• [MATERIAL TO PROCESS]
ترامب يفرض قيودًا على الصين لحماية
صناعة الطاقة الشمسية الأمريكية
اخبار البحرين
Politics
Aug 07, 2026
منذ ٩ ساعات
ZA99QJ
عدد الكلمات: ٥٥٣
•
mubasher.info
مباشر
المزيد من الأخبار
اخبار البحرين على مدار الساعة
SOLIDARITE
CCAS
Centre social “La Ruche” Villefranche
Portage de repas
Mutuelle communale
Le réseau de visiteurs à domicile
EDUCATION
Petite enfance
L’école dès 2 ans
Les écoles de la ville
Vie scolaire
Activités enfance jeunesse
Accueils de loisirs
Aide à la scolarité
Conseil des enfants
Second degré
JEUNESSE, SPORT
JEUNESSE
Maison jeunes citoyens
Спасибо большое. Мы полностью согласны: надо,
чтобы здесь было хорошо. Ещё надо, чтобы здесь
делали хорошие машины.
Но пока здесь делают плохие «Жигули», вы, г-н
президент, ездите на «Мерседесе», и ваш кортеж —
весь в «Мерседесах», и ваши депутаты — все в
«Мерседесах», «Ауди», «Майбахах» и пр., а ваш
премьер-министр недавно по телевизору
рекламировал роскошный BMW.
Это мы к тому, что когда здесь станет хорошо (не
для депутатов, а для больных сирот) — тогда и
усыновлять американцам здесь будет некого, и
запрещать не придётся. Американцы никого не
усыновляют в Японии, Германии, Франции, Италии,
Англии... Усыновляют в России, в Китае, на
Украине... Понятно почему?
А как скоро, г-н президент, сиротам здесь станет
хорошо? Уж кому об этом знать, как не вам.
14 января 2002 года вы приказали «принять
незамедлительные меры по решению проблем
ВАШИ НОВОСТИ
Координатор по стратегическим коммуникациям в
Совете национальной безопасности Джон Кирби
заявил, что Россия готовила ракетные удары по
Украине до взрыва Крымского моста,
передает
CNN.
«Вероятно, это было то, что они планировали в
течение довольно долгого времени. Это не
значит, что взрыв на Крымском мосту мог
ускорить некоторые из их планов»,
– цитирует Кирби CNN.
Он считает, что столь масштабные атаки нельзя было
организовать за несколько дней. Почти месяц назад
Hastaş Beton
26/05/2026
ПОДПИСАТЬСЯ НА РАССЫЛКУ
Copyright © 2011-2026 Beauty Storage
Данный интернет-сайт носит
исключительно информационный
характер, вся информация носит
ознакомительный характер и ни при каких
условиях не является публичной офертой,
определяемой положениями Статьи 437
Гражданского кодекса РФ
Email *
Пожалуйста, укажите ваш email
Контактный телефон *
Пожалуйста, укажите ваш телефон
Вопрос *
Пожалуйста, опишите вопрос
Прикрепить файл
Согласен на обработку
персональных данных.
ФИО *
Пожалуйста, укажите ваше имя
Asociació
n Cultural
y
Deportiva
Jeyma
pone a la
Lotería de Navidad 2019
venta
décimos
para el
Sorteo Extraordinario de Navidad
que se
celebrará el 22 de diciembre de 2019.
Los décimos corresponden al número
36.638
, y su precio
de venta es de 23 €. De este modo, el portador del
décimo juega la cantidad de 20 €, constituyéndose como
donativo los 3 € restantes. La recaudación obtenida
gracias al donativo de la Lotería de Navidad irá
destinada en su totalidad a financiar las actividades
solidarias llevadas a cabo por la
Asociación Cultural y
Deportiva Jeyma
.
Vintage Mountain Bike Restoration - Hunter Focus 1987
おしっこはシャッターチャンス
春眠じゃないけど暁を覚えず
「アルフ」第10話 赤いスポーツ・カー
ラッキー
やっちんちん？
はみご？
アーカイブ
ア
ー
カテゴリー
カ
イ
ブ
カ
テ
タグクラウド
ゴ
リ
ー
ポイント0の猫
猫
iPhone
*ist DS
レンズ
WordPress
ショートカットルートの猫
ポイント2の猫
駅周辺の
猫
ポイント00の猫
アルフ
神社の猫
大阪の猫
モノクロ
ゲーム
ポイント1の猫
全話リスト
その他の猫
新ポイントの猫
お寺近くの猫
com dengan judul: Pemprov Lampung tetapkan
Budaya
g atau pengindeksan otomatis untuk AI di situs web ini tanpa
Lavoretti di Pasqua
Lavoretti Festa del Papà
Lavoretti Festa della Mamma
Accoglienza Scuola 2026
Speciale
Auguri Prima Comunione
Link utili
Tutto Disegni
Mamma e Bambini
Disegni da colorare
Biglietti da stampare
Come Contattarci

• [WHAT TO DO] Reproduce only the records from the start through the line that contains "исключительно информационный", both ends included, changing "Жигули" to "Лады" and leaving everything else unchanged.

• [FINISHED TASK]
ترامب يفرض قيودًا على الصين لحماية
صناعة الطاقة الشمسية الأمريكية
اخبار البحرين
Politics
Aug 07, 2026
منذ ٩ ساعات
ZA99QJ
عدد الكلمات: ٥٥٣
•
mubasher.info
مباشر
المزيد من الأخبار
اخبار البحرين على مدار الساعة
SOLIDARITE
CCAS
Centre social “La Ruche” Villefranche
Portage de repas
Mutuelle communale
Le réseau de visiteurs à domicile
EDUCATION
Petite enfance
L’école dès 2 ans
Les écoles de la ville
Vie scolaire
Activités enfance jeunesse
Accueils de loisirs
Aide à la scolarité
Conseil des enfants
Second degré
JEUNESSE, SPORT
JEUNESSE
Maison jeunes citoyens
Спасибо большое. Мы полностью согласны: надо,
чтобы здесь было хорошо. Ещё надо, чтобы здесь
делали хорошие машины.
Но пока здесь делают плохие «Лады», вы, г-н
президент, ездите на «Мерседесе», и ваш кортеж —
весь в «Мерседесах», и ваши депутаты — все в
«Мерседесах», «Ауди», «Майбахах» и пр., а ваш
премьер-министр недавно по телевизору
рекламировал роскошный BMW.
Это мы к тому, что когда здесь станет хорошо (не
для депутатов, а для больных сирот) — тогда и
усыновлять американцам здесь будет некого, и
запрещать не придётся. Американцы никого не
усыновляют в Японии, Германии, Франции, Италии,
Англии... Усыновляют в России, в Китае, на
Украине... Понятно почему?
А как скоро, г-н президент, сиротам здесь станет
хорошо? Уж кому об этом знать, как не вам.
14 января 2002 года вы приказали «принять
незамедлительные меры по решению проблем
ВАШИ НОВОСТИ
Координатор по стратегическим коммуникациям в
Совете национальной безопасности Джон Кирби
заявил, что Россия готовила ракетные удары по
Украине до взрыва Крымского моста,
передает
CNN.
«Вероятно, это было то, что они планировали в
течение довольно долгого времени. Это не
значит, что взрыв на Крымском мосту мог
ускорить некоторые из их планов»,
– цитирует Кирби CNN.
Он считает, что столь масштабные атаки нельзя было
организовать за несколько дней. Почти месяц назад
Hastaş Beton
26/05/2026
ПОДПИСАТЬСЯ НА РАССЫЛКУ
Copyright © 2011-2026 Beauty Storage
Данный интернет-сайт носит
исключительно информационный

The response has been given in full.